Dilema PS: Kegagalan dan Keberhasilan Menjaga Relasi Kuasa Masyarakat-Negara atas Sumberdaya Hutan

Kemunculan, keberhasilan, dan kegagalan

Dari sinilah gagasan perhutanan sosial dan model-model semacamnya lahir. Secara perlahan tapi pasti model kehutanan semacam itu kemudian berhasil menjadi arus yang kuat di kampus-kampus kehutanan, bahkan kemudian diadopsi oleh negara-negara di dunia (terutama berkat advokasi kalangan aktivis), tidak terkecuali Indonesia. Perhutanan Sosial pun kemudian menjadi semacam varian pengelolaan hutan baru, yang tidak semata-mata ditujukan untuk memenuhi kebutuhan kayu industri-industri kehutanan, akan tetapi juga diarahkan untuk peningkatan pendapatan masyarakat lokal dan pembangunan ekonomi regional, sebuah pendekatan yang selama ini sepertinya luput dari perhatian model kehutanan akademik.

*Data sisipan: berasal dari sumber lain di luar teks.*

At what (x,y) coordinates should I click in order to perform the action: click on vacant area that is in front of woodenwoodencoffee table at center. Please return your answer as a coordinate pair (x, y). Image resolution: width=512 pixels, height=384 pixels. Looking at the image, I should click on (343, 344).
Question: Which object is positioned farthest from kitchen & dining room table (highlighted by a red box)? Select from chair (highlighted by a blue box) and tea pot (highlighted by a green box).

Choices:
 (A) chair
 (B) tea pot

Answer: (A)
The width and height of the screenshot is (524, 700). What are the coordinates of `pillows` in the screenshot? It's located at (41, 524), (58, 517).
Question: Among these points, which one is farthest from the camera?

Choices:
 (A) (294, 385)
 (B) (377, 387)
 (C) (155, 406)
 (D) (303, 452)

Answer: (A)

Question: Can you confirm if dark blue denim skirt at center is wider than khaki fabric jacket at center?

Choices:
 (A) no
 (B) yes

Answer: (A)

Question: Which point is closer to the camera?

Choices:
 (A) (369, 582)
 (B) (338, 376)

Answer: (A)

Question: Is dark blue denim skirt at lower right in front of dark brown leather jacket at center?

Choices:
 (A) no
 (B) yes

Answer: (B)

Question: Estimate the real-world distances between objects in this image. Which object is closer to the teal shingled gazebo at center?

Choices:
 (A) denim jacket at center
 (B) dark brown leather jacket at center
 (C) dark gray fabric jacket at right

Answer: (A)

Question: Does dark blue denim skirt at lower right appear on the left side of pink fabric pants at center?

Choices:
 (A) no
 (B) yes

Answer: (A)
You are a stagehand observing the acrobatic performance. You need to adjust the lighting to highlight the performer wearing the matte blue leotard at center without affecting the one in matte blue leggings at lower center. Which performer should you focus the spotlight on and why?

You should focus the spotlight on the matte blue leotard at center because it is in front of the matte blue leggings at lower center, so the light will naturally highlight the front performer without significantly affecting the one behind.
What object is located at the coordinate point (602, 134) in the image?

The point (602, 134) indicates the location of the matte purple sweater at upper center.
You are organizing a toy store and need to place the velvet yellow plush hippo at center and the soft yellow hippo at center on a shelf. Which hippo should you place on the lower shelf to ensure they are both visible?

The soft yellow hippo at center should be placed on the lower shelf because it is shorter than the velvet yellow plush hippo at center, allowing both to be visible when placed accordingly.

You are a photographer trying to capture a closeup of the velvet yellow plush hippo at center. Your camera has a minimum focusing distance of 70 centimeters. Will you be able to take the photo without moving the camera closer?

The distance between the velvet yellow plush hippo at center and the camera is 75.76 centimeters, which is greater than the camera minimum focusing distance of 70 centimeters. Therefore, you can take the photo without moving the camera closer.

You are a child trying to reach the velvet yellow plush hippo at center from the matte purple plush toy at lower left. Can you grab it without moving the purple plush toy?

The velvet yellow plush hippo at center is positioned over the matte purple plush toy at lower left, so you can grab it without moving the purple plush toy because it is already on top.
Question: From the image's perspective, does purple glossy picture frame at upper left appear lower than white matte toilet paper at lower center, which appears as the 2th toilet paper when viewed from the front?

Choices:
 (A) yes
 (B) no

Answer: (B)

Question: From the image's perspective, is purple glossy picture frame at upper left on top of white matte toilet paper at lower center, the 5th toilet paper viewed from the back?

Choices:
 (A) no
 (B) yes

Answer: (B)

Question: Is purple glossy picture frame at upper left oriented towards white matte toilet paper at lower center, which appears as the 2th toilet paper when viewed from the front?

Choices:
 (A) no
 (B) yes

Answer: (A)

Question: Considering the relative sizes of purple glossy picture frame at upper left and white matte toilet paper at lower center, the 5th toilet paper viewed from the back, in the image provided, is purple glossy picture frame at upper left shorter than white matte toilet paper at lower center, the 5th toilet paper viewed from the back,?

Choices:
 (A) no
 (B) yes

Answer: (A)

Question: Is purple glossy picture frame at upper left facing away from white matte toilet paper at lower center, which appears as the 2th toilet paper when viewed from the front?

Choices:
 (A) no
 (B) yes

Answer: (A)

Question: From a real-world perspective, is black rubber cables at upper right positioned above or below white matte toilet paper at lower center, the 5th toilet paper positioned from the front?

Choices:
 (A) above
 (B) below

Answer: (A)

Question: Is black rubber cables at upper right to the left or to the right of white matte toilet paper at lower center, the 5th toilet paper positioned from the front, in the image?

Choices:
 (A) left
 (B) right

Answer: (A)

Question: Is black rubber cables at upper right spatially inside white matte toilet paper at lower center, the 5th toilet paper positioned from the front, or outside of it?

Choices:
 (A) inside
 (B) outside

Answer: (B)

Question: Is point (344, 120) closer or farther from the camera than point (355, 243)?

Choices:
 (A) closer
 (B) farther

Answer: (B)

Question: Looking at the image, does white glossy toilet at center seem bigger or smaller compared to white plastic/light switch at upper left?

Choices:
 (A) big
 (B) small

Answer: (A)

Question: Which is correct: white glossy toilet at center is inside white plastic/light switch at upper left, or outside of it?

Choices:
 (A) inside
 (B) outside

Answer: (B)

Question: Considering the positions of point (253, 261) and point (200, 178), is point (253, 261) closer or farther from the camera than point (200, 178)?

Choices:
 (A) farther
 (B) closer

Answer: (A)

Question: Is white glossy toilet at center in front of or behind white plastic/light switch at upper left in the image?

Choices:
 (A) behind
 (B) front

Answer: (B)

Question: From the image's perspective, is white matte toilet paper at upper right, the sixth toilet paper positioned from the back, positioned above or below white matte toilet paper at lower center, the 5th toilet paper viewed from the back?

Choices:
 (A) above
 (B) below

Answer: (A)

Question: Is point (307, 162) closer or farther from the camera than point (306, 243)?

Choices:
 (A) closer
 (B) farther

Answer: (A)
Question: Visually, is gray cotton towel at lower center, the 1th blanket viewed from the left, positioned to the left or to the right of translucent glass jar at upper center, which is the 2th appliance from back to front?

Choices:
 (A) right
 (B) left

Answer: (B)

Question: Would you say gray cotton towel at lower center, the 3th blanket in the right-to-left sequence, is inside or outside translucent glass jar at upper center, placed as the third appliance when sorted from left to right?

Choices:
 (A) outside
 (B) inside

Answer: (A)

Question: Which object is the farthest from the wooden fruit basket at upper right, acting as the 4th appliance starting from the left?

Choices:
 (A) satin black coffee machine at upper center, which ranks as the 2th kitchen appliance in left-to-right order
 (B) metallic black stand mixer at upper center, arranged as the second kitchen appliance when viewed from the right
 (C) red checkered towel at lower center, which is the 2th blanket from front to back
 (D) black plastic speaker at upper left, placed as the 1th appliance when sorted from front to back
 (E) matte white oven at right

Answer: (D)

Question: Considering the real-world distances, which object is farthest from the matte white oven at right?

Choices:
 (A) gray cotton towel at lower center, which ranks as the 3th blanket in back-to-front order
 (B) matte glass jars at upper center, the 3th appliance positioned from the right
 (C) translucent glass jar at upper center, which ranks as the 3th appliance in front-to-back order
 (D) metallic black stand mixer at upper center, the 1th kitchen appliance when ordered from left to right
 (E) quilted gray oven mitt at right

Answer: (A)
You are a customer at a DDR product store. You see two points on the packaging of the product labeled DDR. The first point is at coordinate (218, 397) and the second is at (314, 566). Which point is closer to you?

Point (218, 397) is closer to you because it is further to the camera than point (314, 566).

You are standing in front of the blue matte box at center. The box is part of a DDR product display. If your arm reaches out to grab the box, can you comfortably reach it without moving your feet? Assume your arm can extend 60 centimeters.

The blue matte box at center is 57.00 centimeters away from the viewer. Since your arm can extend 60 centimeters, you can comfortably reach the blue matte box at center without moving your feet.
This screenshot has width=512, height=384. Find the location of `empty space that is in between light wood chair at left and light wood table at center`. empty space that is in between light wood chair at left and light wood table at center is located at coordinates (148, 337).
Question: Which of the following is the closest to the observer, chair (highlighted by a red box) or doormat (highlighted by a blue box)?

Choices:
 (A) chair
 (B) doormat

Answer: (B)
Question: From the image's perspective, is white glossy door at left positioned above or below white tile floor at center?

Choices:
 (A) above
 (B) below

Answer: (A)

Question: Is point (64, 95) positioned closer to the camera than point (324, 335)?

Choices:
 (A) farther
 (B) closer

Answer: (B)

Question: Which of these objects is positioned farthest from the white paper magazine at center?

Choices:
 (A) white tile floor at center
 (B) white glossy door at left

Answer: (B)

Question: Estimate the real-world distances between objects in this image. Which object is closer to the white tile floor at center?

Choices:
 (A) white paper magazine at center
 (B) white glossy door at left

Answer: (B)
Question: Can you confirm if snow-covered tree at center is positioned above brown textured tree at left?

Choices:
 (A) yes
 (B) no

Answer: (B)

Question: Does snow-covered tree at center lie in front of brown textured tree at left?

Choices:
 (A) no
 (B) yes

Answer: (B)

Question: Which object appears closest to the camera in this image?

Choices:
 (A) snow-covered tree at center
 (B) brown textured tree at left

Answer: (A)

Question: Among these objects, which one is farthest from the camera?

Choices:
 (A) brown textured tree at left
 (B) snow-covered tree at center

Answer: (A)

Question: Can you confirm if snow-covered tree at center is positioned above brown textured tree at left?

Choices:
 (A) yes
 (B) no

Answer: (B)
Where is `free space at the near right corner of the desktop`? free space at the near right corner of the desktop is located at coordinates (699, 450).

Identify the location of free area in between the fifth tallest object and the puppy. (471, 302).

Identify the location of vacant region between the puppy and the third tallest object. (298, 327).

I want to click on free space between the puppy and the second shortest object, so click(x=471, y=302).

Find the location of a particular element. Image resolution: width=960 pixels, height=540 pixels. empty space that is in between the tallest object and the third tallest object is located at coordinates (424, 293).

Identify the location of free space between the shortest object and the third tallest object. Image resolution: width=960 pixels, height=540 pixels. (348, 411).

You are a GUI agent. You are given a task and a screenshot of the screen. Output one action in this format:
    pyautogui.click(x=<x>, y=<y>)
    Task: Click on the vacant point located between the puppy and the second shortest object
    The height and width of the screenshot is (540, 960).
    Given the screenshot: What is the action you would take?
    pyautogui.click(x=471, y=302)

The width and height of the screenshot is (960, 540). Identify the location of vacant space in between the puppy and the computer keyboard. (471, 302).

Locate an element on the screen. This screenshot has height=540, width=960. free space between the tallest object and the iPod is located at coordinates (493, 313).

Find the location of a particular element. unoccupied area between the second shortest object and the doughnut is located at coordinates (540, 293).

Kini, di Indonesia, gagasan Perhutanan Sosial – yang mulai mengalami eskalasi sejak digelarnya Kongres Kehutanan Dunia VIII di Jakarta dengan tema Forest for People (1978) – terus bergulir seperti bola salju, terutama setelah memasuki masa reformasi, di mana tuntutan demokratisasi terjadi di hampir semua sektor, tidak terkecuali kehutanan. Sejak saat itu, Perhutanan Sosial yang semula bersifat karikatif, hanya berupa kegiatan tumpangsari dan pemanfaatan hasil hutan non kayu dalam jangka waktu yang tidak terlalu lama, untuk tidak mengatakan pendek, kemudian bertransformasi menjadi program formalisasi tenur nasional, untuk tidak mengatakan program strategis nasional tentang akses reform, dengan target luasan 12,7 juta hektar sampai dengan tahun 2024. Hingga Maret 2020, menurut catatan Kementerian Lingkungan Hidup dan Kehutanan (KLHK), setidaknya pemerintah telah menerbitkan 6.475 ijin pengelolaan hutan kepada 822.633 kepala keluarga, meliputi wilayah kelola Perhutanan Sosial seluas 4.074.291 hektar; sebuah capaian yang tidak bisa dibilang kecil, meskipun baru sebatas luasan semata.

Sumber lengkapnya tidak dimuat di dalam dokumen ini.